La plupart des visites de vaisseau à vaisseau s’effectuaient sur le mode virtuel, mais, si les visites physiques étaient relativement peu fréquentes, elles n’étaient pas pour autant sans précédent. En l’absence de toute menace ennemie, Duellos avait donc pris une navette pour aller d’abord voir une vieille connaissance qui commandait dorénavant à l’un des nouveaux croiseurs de combat, puis il avait fait un crochet par l’Indomptable avant de regagner l’Inspiré. « Comment se porte votre ami de l’Agile ? demanda Geary.

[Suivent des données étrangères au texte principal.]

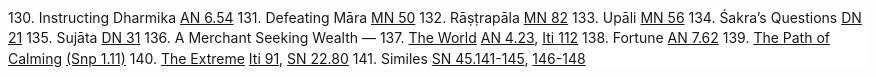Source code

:  <tr>
    <td></td>
    <td>130. <a class="title" href="MA_130.html"></a>Instructing Dharmika</td>
    <td><a href="https://suttacentral.net/an6.54" target="_blank">AN 6.54</a></td>
  </tr>
  <tr>
    <td></td>
    <td>131. <a class="title" href="MA_131.html"></a>Defeating Māra</td>
    <td><a href="https://suttacentral.net/mn50" target="_blank">MN 50</a></td>
  </tr>
  <tr>
    <td></td>
    <td>132. <a class="title" href="MA_132.html"></a>Rāṣṭrapāla</td>
    <td><a href="https://suttacentral.net/mn82" target="_blank">MN 82</a></td>
  </tr>
  <tr>
    <td></td>
    <td>133. <a class="title" href="MA_133.html"></a>Upāli</td>
    <td><a href="https://suttacentral.net/mn56" target="_blank">MN 56</a></td>
  </tr>
  <tr>
    <td></td>
    <td>134. <a class="title" href="MA_134.html"></a>Śakra’s Questions</td>
    <td><a href="https://suttacentral.net/dn21" target="_blank">DN 21</a></td>
  </tr>
  <tr>
    <td></td>
    <td>135. <a class="title" href="MA_135.html"></a>Sujāta</td>
    <td><a href="https://suttacentral.net/dn31" target="_blank">DN 31</a></td>
  </tr>
  <tr>
    <td></td>
    <td>136. <a class="title" href="MA_136.html"></a>A Merchant Seeking Wealth</td>
    <td><a href="https://suttacentral.net/" target="_blank"></a>—</td>
  </tr>
  <tr>
    <td></td>
    <td>137. <a class="title" href="MA_137.html">The World</a></td>
    <td><a href="https://suttacentral.net/an4.23" target="_blank">AN 4.23</a>, <a href="https://suttacentral.net/iti112" target="_blank">Iti 112</a></td>
  </tr>
  <tr>
    <td></td>
    <td>138. <a class="title" href="MA_138.html"></a>Fortune</td>
    <td><a href="https://suttacentral.net/an7.62" target="_blank">AN 7.62</a></td>
  </tr>
  <tr>
    <td></td>
    <td>139. <a class="title" href="MA_139.html">The Path of Calming</a></td>
    <td><a href="https://suttacentral.net/snp1.11" target="_blank">(Snp 1.11)</a></td>
  </tr>
  <tr>
    <td></td>
    <td>140. <a class="title" href="MA_140.html">The Extreme</a></td>
    <td><a href="https://suttacentral.net/iti91" target="_blank">Iti 91</a>, <a href="https://suttacentral.net/sn22.80" target="_blank">SN 22.80</a></td>
  </tr>
  <tr>
    <td></td>
    <td>141. <a class="title" href="MA_141.html"></a>Similes</td>
    <td><a href="https://suttacentral.net/sn45.141-145" target="_blank">SN 45.141-145</a>, <a href="https://suttacentral.net/sn45.146-148" target="_blank">146-148</a></td>
  </tr>
  <tr>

— Bien, encore que légèrement soucieux en raison de tout ce qu’il entend dire sur les méthodes de combat radicalement nouvelles de Black Jack Geary. Je l’ai rassuré en lui affirmant qu’elles étaient honorables, efficaces et transmissibles, ainsi qu’il a pu s’en rendre compte dès notre arrivée à Atalia. Il tenait à me voir en personne pour me remettre un souvenir d’un ami mutuel récemment tombé au combat, qui souhaitait me léguer un objet personnel afin que je garde en mémoire les… moments que nous avons passés ensemble. » Duellos se tut quelques instants puis regarda Geary droit dans les yeux. « Je m’attends encore à recevoir un message de Jaylen Cresida, portant sur ses dernières recherches et une tactique dont elle souhaitait m’entretenir.